Barely one year after this projections, the continent only accounts for 3.5 per cent of global COVID-19 cases and 4 per cent of global deaths, according to the WHO.
While the African region is faring better compared to other regions, the pandemic has caused a harrowing economic impact which has triggered the continent’s first recession in 25 years, according to the World Bank.
“In sub-Saharan Africa last year, the GDP fell by 2.6 per cent and the IMF predicts that Africa will be the slowest growing large region in 2021,” Ms Moeti said.
“The sociology economic impact of this pandemic will have ongoing repercussions for several years in African countries.”
About 20 million jobs are at risk in Africa due to the impact of the contagion, according to an African Union (AU) study.
Sub-Saharan Africa’s biggest oil producers, Nigeria and Angola, alone could lose $65 billion in income, the report shows.
According to Ms Moeti, the one-year milestone comes as the continent faces the spread of new strains of the COVID-19 virus amidst the second wave of the pandemic.
She noted that the Variant B.1.351, which was first detected in South Africa, has been detected in eight other African countries.
South Africa’s health minister said the new variant is currently accounting for more than 90 per cent of coronavirus cases in the country.
Ms Moeti stated that the Variant B117 causing panic in the United Kingdom and some other parts of the world has been detected in six African countries, including Nigeria.
“The first wave of the pandemic was contained relatively effectively with rapidly scaled up public health capacities, social measures like border closures and stay at home orders at huge cost,” she said.
Vaccines roll out
To contain the rapid spread of the new variants and manage the second wave of the pandemic, countries around the globe have begun the rollout of some approved COVID-19 vaccines.
Countries including Cabo Verde, Rwanda, South Africa and Tunisia have been allocated 320,000 doses of the Pfizer-BioNTech vaccine through COVAX, a co-financing public-private facility.
Most African countries are banking on benefitting from the COVAX programme, which was set up to divide over a billion doses of vaccines across 92 low-and middle-income countries.
Nigeria is expecting to receive 16 million doses of the AstraZeneca COVID-19 vaccines before the end of February through this facility, authorities said.
“Nearly 90 million of the Oxford/AstraZeneca vaccine could start arriving on the continent later this month.
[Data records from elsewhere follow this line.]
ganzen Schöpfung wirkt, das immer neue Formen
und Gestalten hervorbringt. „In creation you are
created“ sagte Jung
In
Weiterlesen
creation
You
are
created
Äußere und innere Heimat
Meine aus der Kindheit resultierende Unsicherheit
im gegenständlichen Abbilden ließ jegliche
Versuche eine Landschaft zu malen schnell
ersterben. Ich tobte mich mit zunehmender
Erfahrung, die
This is subject to the WHO listing the vaccine for emergency use,” Ms Moeti had said at a briefing.
South Africa, the most adversely impacted by the coronavirus in Africa with nearly 1.5 million infections and over 47,000 deaths, was on the verge of a massive vaccine rollout plan having received over a million doses of the Astrazeneca vaccine.
But the country’s government said it has suspended the rollout of the jabs for failing to protect clinical trial volunteers from mild or moderate illness.
Authorities said preliminary investigations showed the vaccines did not protect volunteers from the more contagious B.1.351 variant.
“While a vaccine that protects against all forms of COVID-19 illness is our biggest hope, preventing severe cases & hospitalizations which overwhelm hospitals is crucial,” Ms Moeti said.
“So, my message is, go out and get vaccinated when a vaccine becomes available in your country. Ensuring equitable access to COVID-19 vaccines and sustaining the public health measures are the critical priorities to overcome this crisis.”